A learning rate that is too low may produce almost no progress.

Unshuffled data may lead to biased minibatches.

Poor feature scaling may make optimization slow, especially for linear models and shallow networks.

Exploding gradients may cause unstable updates in recurrent networks or very deep models.

Incorrect loss usage, such as applying softmax before `CrossEntropyLoss`, may damage numerical stability.

Most debugging starts with a small controlled experiment. Use a small dataset, confirm the model can overfit it, then scale up.

### SGD as the Baseline Optimizer

Many modern systems use AdamW or related adaptive optimizers. Even so, SGD remains important.

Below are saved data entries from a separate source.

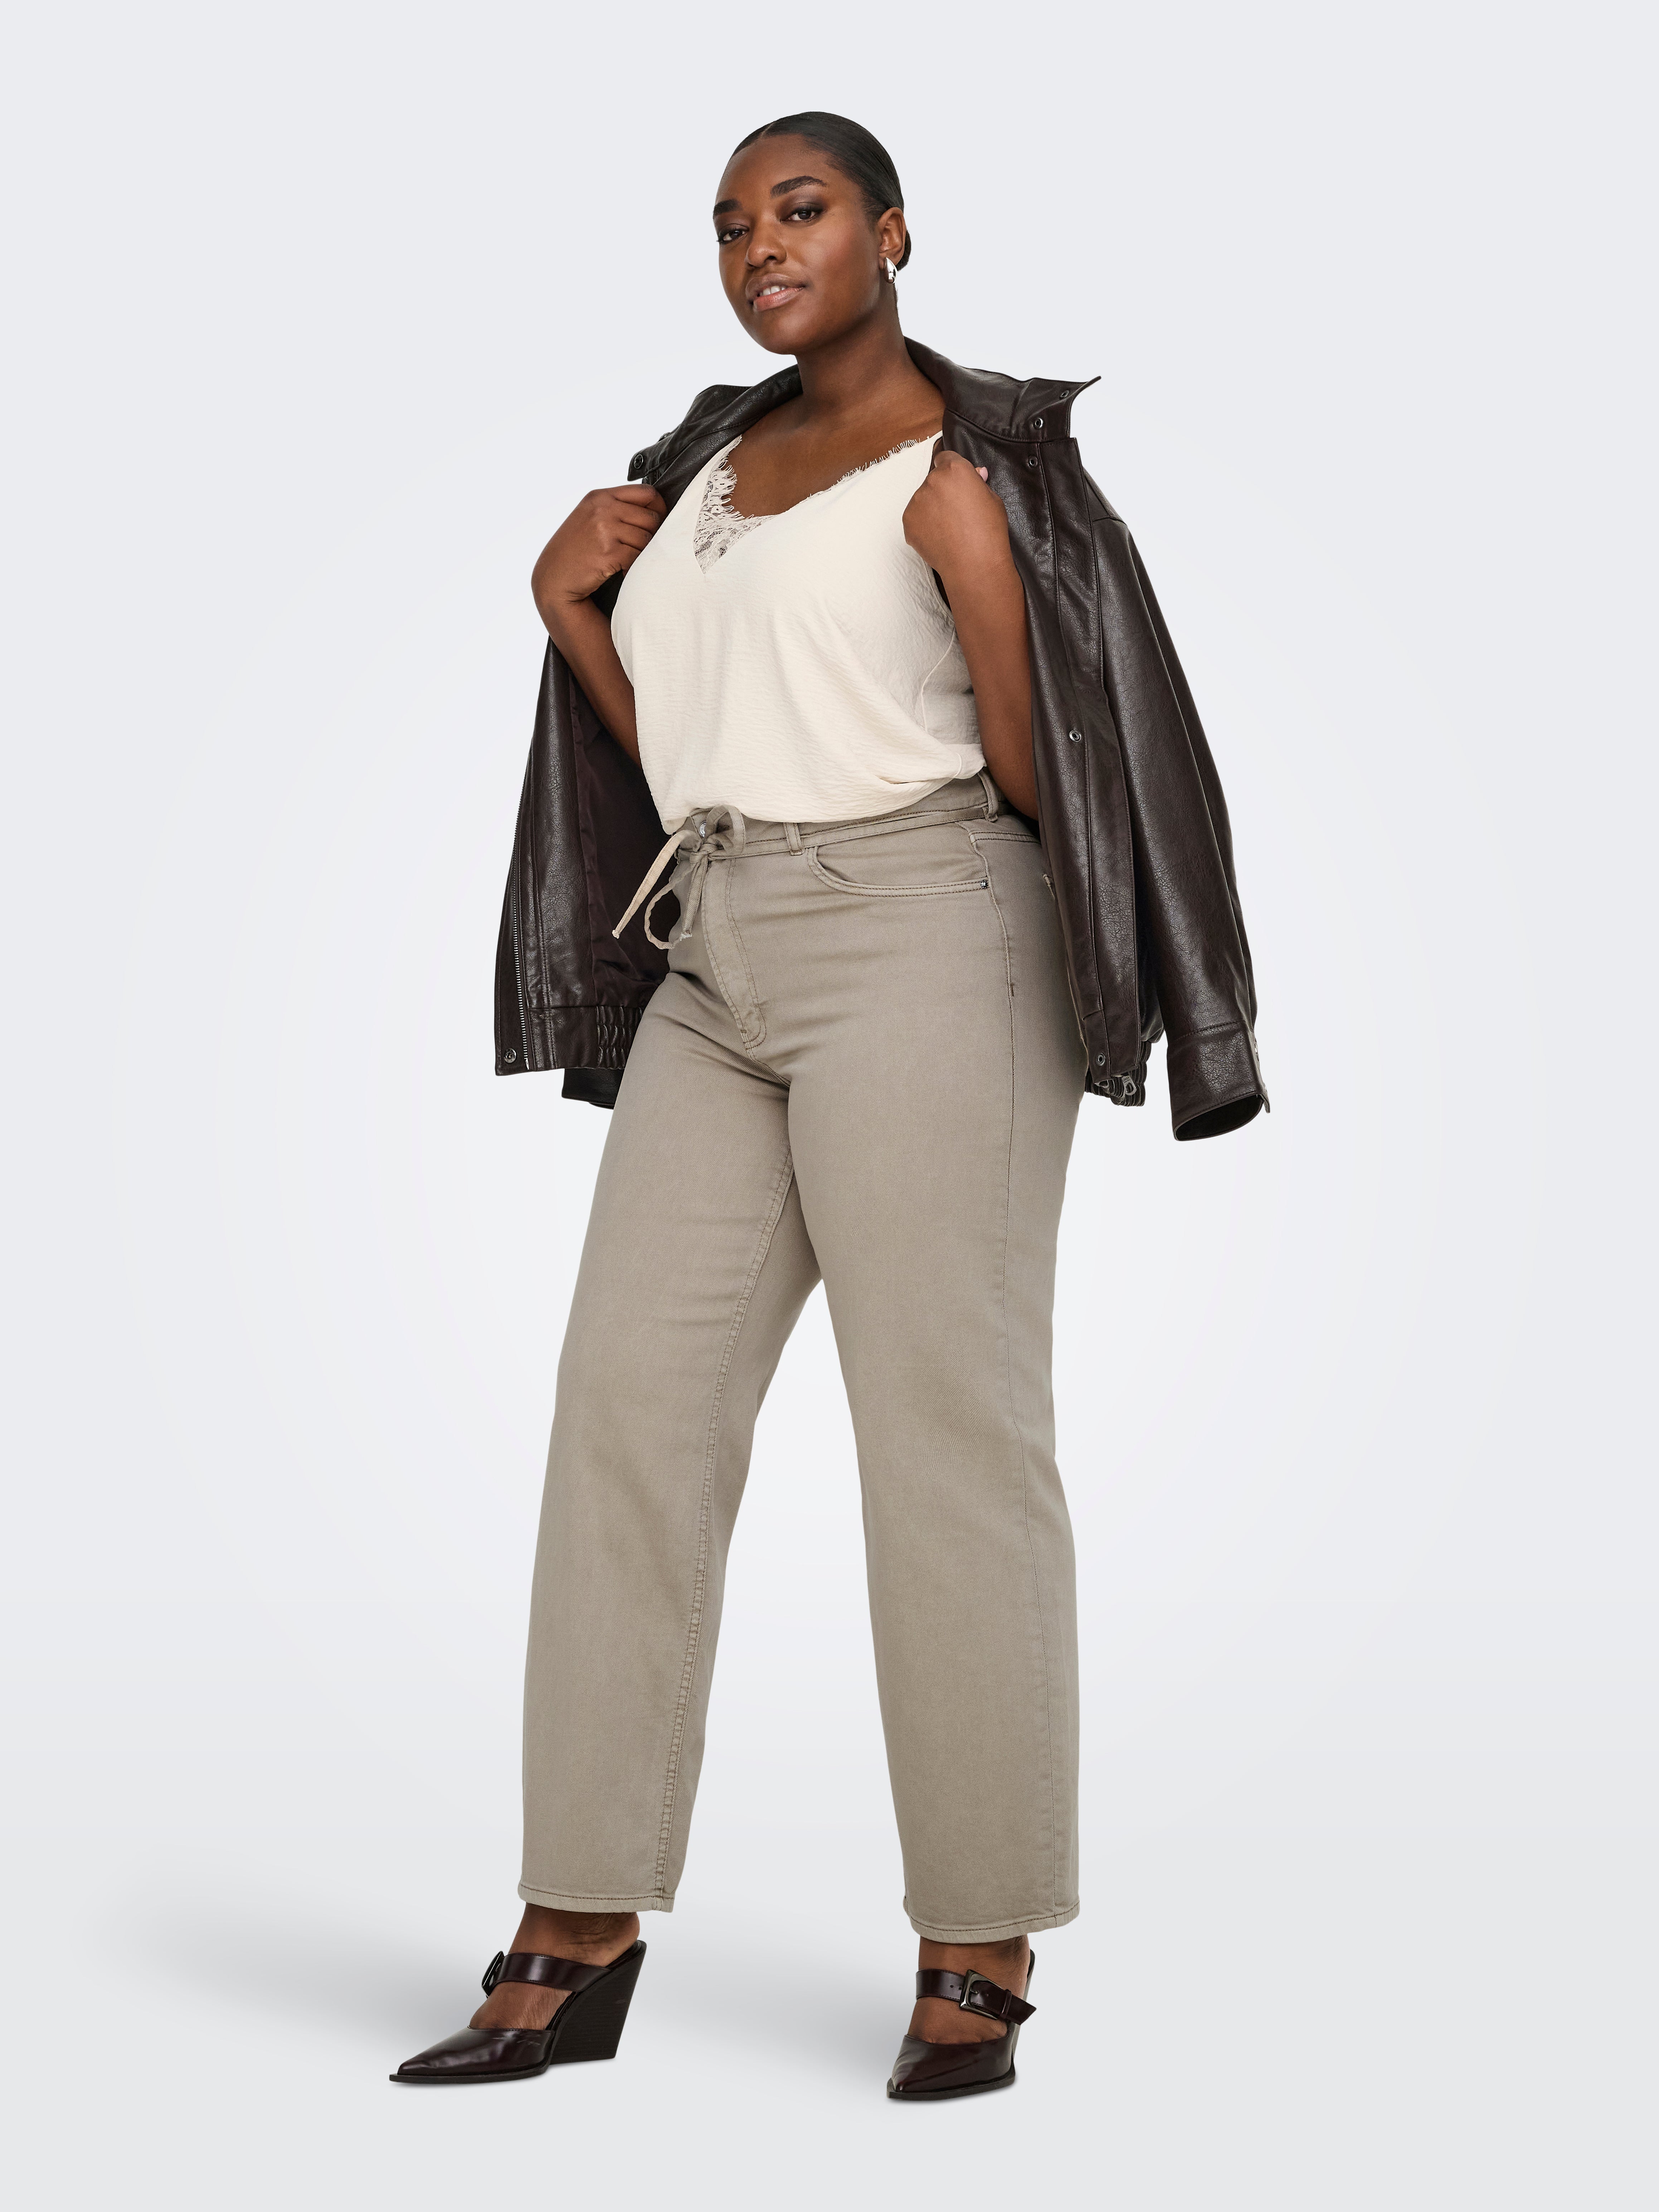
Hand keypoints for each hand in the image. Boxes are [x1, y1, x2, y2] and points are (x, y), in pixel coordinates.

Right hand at [532, 484, 667, 632]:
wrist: (553, 577)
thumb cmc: (574, 550)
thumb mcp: (589, 517)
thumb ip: (615, 508)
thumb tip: (653, 510)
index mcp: (600, 497)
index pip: (646, 492)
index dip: (659, 508)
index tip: (658, 522)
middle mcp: (603, 509)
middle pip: (651, 517)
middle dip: (651, 535)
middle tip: (639, 549)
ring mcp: (605, 529)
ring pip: (647, 539)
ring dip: (642, 554)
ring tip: (626, 561)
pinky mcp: (609, 552)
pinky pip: (638, 557)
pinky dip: (633, 568)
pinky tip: (621, 572)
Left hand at [901, 445, 1011, 588]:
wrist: (975, 565)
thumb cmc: (989, 532)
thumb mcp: (992, 499)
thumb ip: (978, 483)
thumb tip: (976, 474)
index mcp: (954, 469)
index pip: (946, 457)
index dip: (952, 469)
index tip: (956, 480)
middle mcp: (932, 480)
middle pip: (934, 479)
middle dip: (943, 490)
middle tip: (956, 510)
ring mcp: (917, 501)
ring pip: (923, 498)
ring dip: (932, 507)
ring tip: (949, 527)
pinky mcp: (908, 521)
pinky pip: (916, 517)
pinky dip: (924, 524)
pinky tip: (939, 536)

It is simple, stable, memory-efficient, and theoretically easier to analyze. In computer vision, SGD with momentum has historically been a strong baseline. In large language model training, adaptive methods are more common, but the same minibatch-gradient principle remains central.

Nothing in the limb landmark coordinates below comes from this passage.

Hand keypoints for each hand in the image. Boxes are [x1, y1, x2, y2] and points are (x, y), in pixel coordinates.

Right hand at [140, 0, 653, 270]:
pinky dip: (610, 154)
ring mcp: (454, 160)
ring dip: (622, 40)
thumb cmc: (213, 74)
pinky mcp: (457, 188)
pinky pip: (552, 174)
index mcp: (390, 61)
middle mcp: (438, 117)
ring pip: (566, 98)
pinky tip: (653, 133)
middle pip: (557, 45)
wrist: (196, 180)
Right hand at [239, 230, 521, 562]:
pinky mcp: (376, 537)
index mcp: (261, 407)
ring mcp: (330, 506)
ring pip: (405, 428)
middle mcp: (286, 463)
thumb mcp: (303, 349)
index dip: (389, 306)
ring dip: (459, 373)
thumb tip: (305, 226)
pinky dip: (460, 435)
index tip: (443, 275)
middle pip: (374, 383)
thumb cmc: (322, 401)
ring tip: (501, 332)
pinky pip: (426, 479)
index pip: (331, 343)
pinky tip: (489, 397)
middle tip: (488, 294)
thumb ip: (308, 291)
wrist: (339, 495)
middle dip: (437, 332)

Understanding SGD makes later optimizers easier to understand. Momentum, RMSProp, Adam, and AdamW all modify how gradients are scaled, accumulated, or regularized.

### Summary

Stochastic gradient descent updates model parameters using gradients computed from randomly sampled examples or minibatches. It is cheaper than full-batch gradient descent and is the standard training method for neural networks.

In PyTorch, SGD is implemented with `torch.optim.SGD`. Practical SGD training depends on batch size, shuffling, learning rate, momentum, weight decay, and validation monitoring. The same training loop structure will be reused for deeper networks throughout this book.